A study of Mediterranean eddies by in situ and remote sensing methods
Ienna, Federico Salvatore
University of Delaware
Subsurface coherent vortices in the North Atlantic, whose saline water originates from the Mediterranean Sea and which are known as Mediterranean Eddies ("meddies"), have been of particular interest to physical oceanographers since their discovery, especially for their salt and heat transport properties into the North Atlantic Ocean. Many studies in the past have been successful in observing and studying the typical properties of meddies by probing them with in-situ techniques.
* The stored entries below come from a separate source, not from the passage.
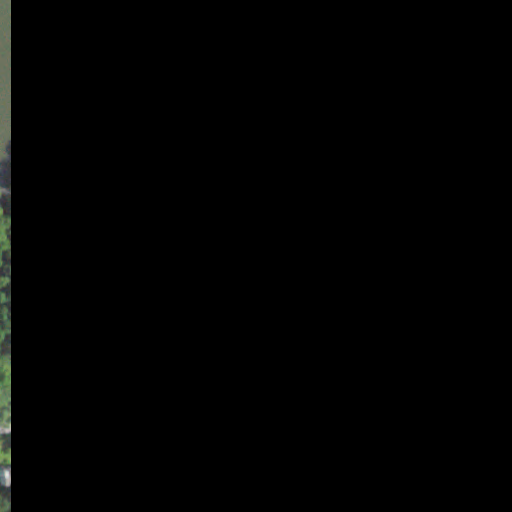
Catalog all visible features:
building: (461, 7)
building: (336, 8)
building: (461, 8)
building: (333, 9)
building: (464, 30)
building: (427, 35)
building: (316, 44)
building: (317, 44)
building: (446, 56)
building: (407, 79)
building: (223, 84)
building: (224, 86)
road: (354, 89)
building: (504, 97)
building: (461, 112)
building: (460, 113)
building: (411, 123)
building: (411, 126)
building: (307, 157)
building: (308, 160)
building: (240, 163)
building: (212, 182)
building: (265, 185)
building: (266, 185)
building: (94, 207)
building: (486, 211)
building: (487, 212)
road: (311, 213)
building: (230, 217)
building: (231, 217)
building: (433, 219)
building: (432, 220)
building: (114, 230)
building: (114, 231)
building: (385, 236)
building: (389, 236)
building: (475, 238)
building: (344, 247)
building: (345, 249)
building: (507, 250)
building: (311, 275)
building: (312, 277)
road: (180, 292)
building: (341, 297)
building: (475, 300)
building: (475, 303)
building: (425, 306)
building: (425, 309)
building: (303, 313)
building: (304, 314)
building: (390, 349)
building: (392, 352)
building: (290, 357)
building: (291, 358)
building: (504, 366)
building: (504, 368)
building: (326, 389)
building: (328, 389)
building: (371, 392)
road: (206, 393)
building: (403, 399)
building: (403, 401)
building: (500, 412)
building: (501, 413)
building: (179, 438)
building: (180, 438)
building: (389, 442)
building: (132, 443)
building: (390, 443)
road: (442, 443)
building: (236, 445)
building: (235, 446)
building: (135, 447)
building: (92, 455)
building: (91, 457)
building: (489, 462)
building: (490, 462)
building: (52, 465)
building: (52, 467)
building: (10, 476)
building: (275, 476)
building: (10, 477)
building: (276, 478)
building: (499, 493)
building: (31, 499)
building: (475, 503)
building: (475, 503)
building: (218, 504)
building: (305, 504)
building: (308, 506)
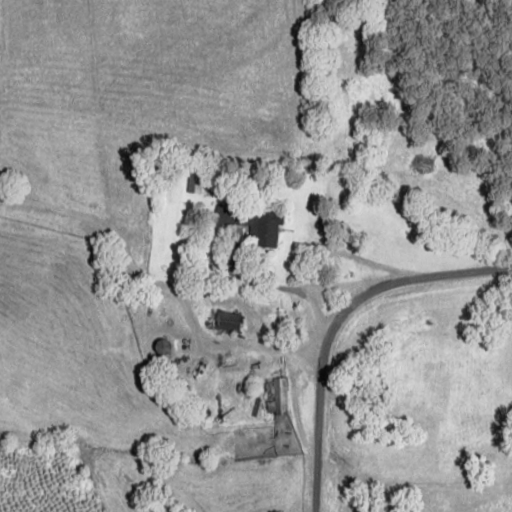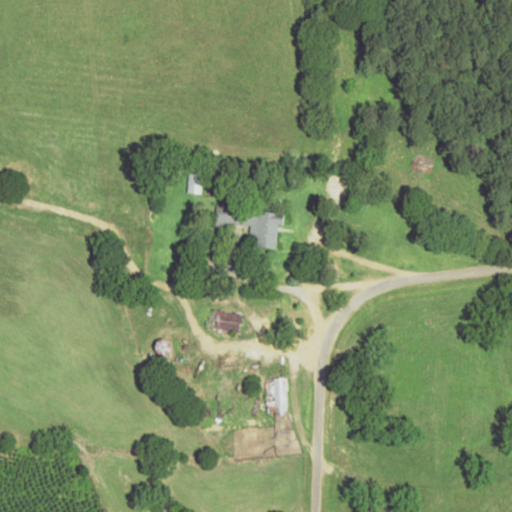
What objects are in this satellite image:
road: (369, 167)
building: (253, 223)
road: (447, 306)
building: (226, 319)
road: (169, 340)
building: (276, 395)
road: (357, 421)
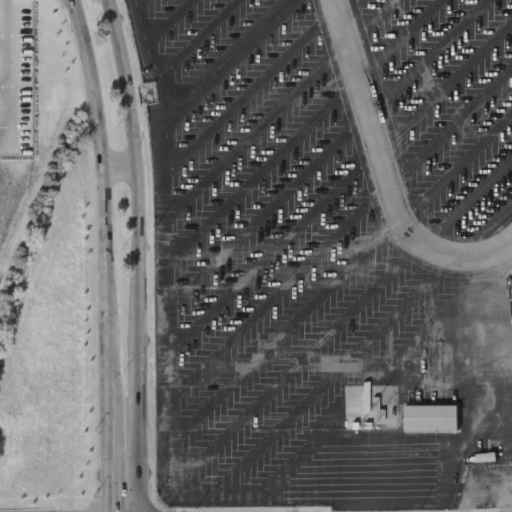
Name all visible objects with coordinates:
road: (73, 1)
road: (139, 3)
road: (167, 22)
road: (198, 37)
road: (4, 45)
road: (226, 61)
road: (7, 73)
road: (259, 81)
road: (3, 99)
road: (278, 107)
parking lot: (448, 107)
road: (302, 131)
road: (326, 154)
road: (121, 169)
road: (382, 172)
road: (339, 185)
road: (104, 191)
road: (341, 234)
parking lot: (270, 239)
road: (140, 254)
road: (339, 279)
road: (167, 281)
road: (494, 291)
road: (343, 319)
road: (359, 349)
road: (371, 378)
building: (431, 418)
building: (428, 419)
road: (111, 420)
railway: (154, 426)
road: (112, 484)
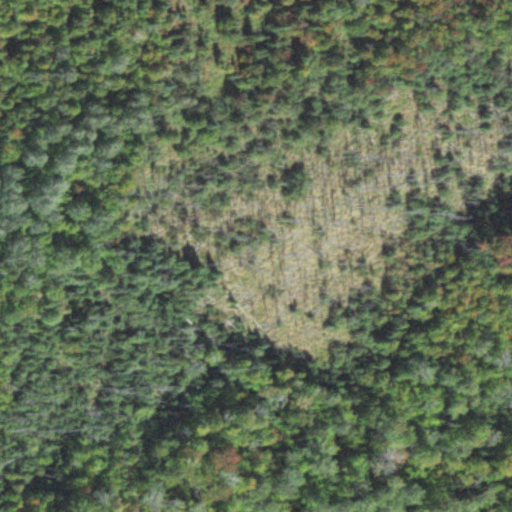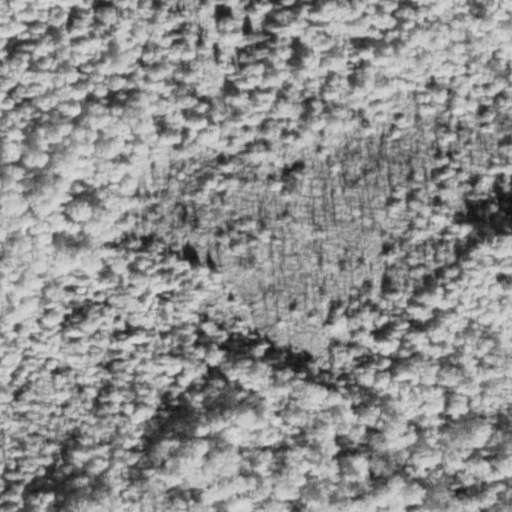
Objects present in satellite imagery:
park: (256, 256)
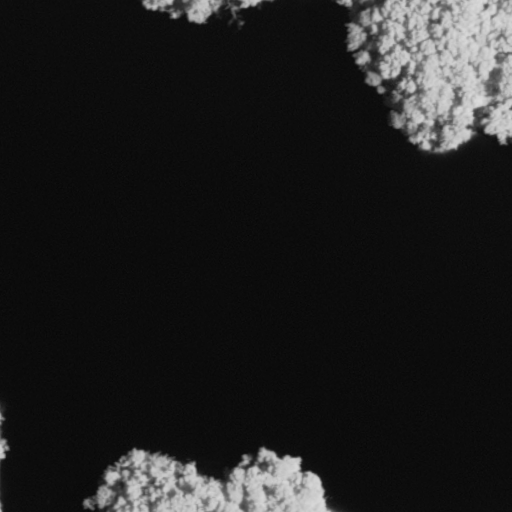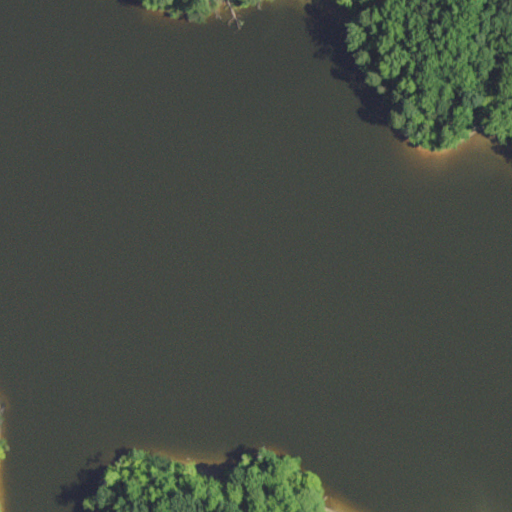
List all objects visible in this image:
road: (502, 0)
park: (203, 483)
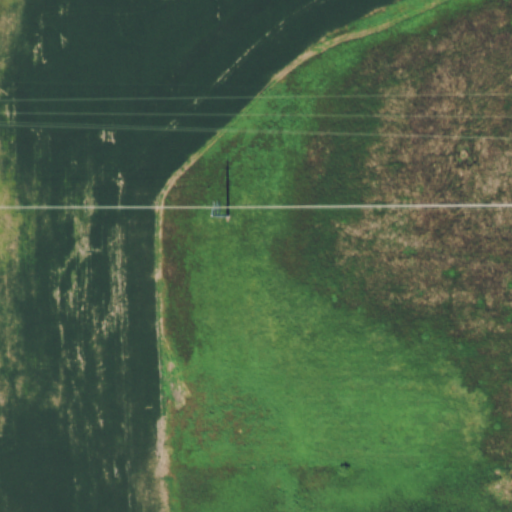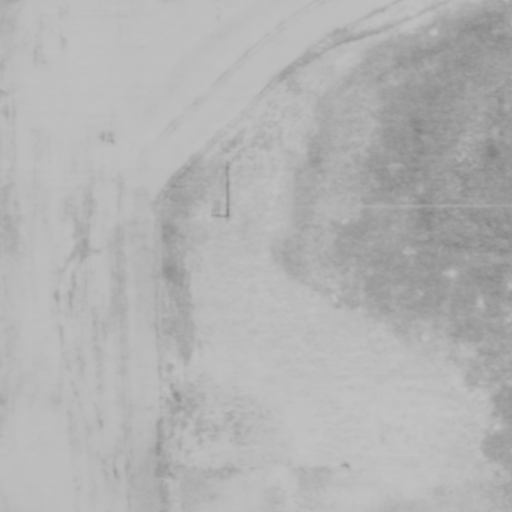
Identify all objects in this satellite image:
power tower: (228, 214)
The use of remote sensing techniques would offer a much cheaper and easier alternative for studying these phenomena, but only a few past studies have been able to study meddies by remote sensing, and a reliable method for observing them remotely remains elusive. This research presents a new way of locating and tracking meddies in the North Atlantic Ocean using satellite altimeter data. The method presented in this research makes use of Ensemble Empirical Mode Decomposition (EEMD) as a mean to isolate the surface expressions of meddies on the ocean surface and separate them from any other surface constituents, allowing robust meddies to be consistently tracked by satellite. One such meddy is successfully tracked over a 6 month time period (2 November 2005 - 17 May 2006). Results of the satellite tracking method are verified using Expendable Bathythermographs (XBT). Furthermore, three other meddies are also studied by in-situ observations using Argo float data, and an analysis of the buoyancy frequency properties of meddies is made.